_The task_
Print the part of the excerpt on the Reproducibility Analyser between "Challenges included early-stage" and "improved domain/item guidance.", inclusive, with no changes.
____ Selected excerpt
We used the tool in this way to expose students to a practical, AI-supported workflow that reflects real-world developments in research evaluation. Our rationale was that reproducibility is a cornerstone of research integrity—and as AI becomes more embedded in research processes, students should learn to engage with it critically rather than passively adopt its outputs. 

The benefits were twofold. For students, the tool offered a structured, transparent way to interrogate methodological quality while engaging directly with AI-generated outputs. Many reported that the checklist and quote-based feedback helped them see gaps in papers they would have otherwise missed. For instructors and the research team, student feedback helped us rapidly improve the system—leading to a major redesign of the interface, enhanced traceability, and clearer applicability logic. 

Challenges included early-stage technical issues (eg lag, broken links, confusing UI), as well as scope ambiguity (eg were we evaluating one study or multiple?). These were addressed in a complete refactor of the platform from HTML to React, with the addition of a built-in PDF viewer and improved domain/item guidance. 

One key lesson was that students make excellent co-designers. Their feedback shaped tool development more than we anticipated. We also learned that traceability is not just a technical feature—it is essential for trust and learning. 

Looking ahead, we aim to expand the Reproducibility Analyser into additional workshops and explore integrations with institutional tools. The approach is already informing other AI-supported assessment systems, including one for EdTech evidence synthesis and another (in collaboration with CSC Finland) for evaluating data management plans. We see this as the beginning of a broader shift toward AI-literate, critically engaged research education.
________
____ Given material
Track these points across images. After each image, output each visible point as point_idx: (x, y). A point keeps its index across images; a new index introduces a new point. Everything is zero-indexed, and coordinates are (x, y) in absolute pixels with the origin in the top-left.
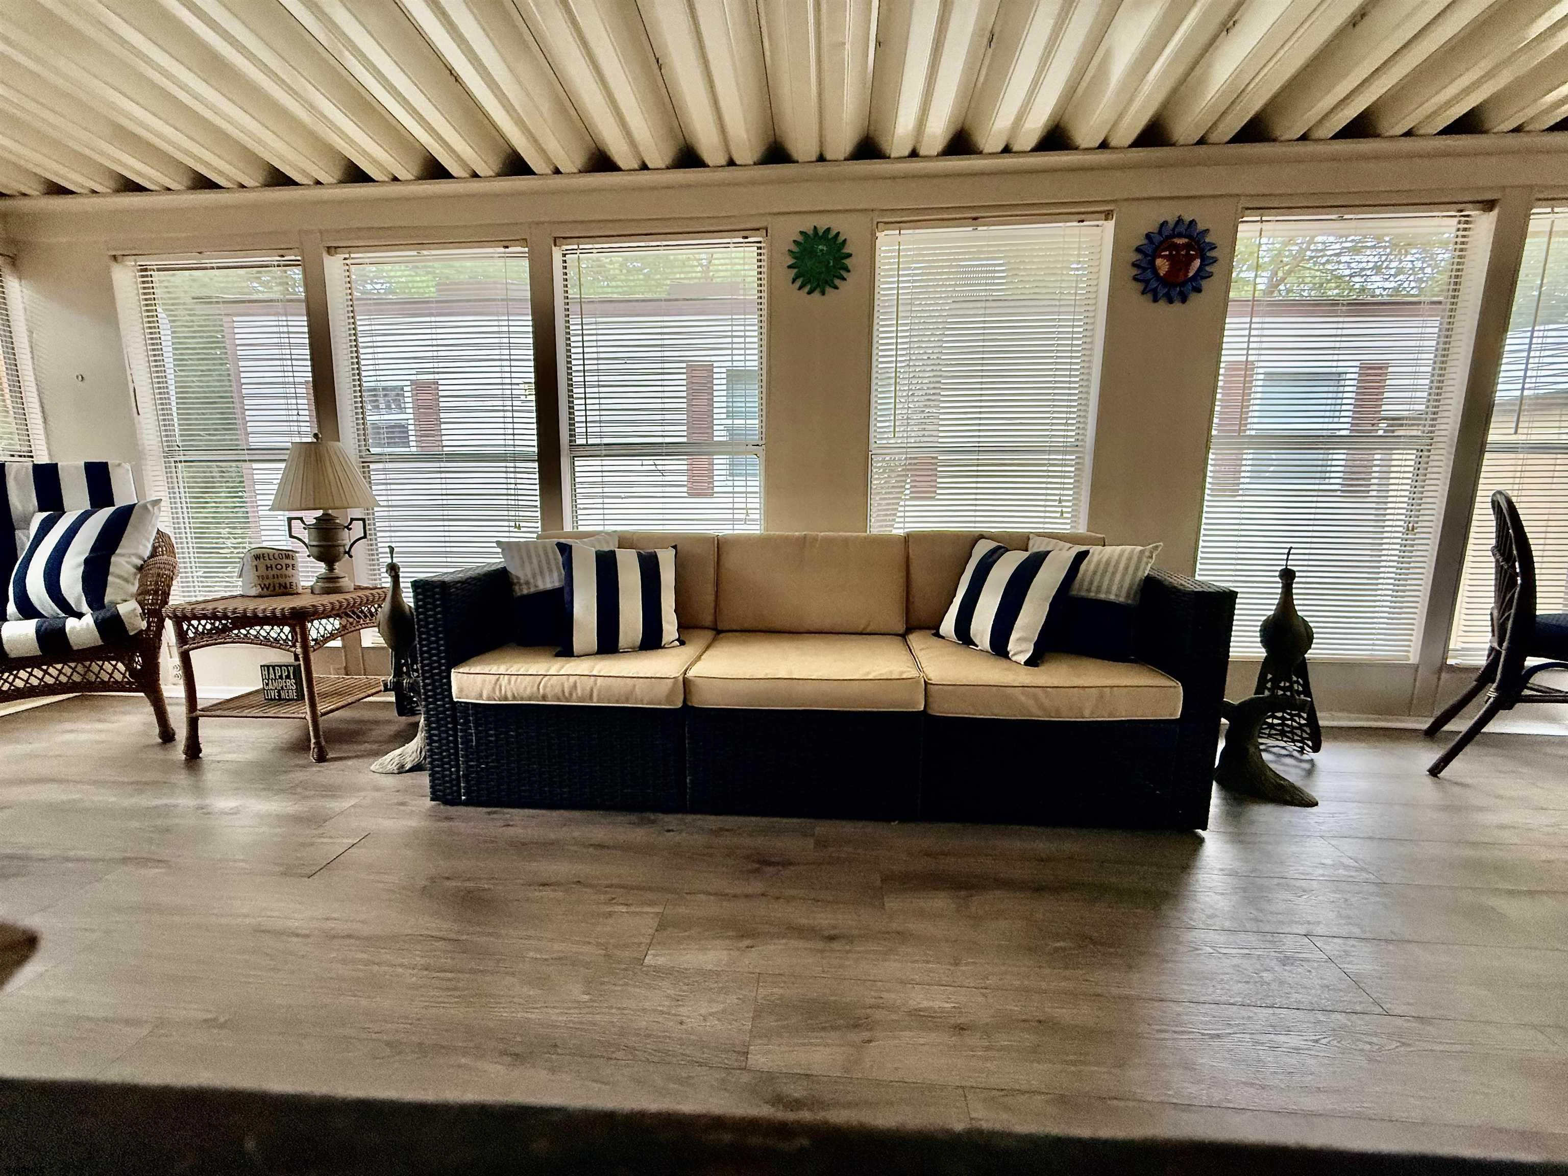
________
_Answer for the task_
Challenges included early-stage technical issues (eg lag, broken links, confusing UI), as well as scope ambiguity (eg were we evaluating one study or multiple?). These were addressed in a complete refactor of the platform from HTML to React, with the addition of a built-in PDF viewer and improved domain/item guidance.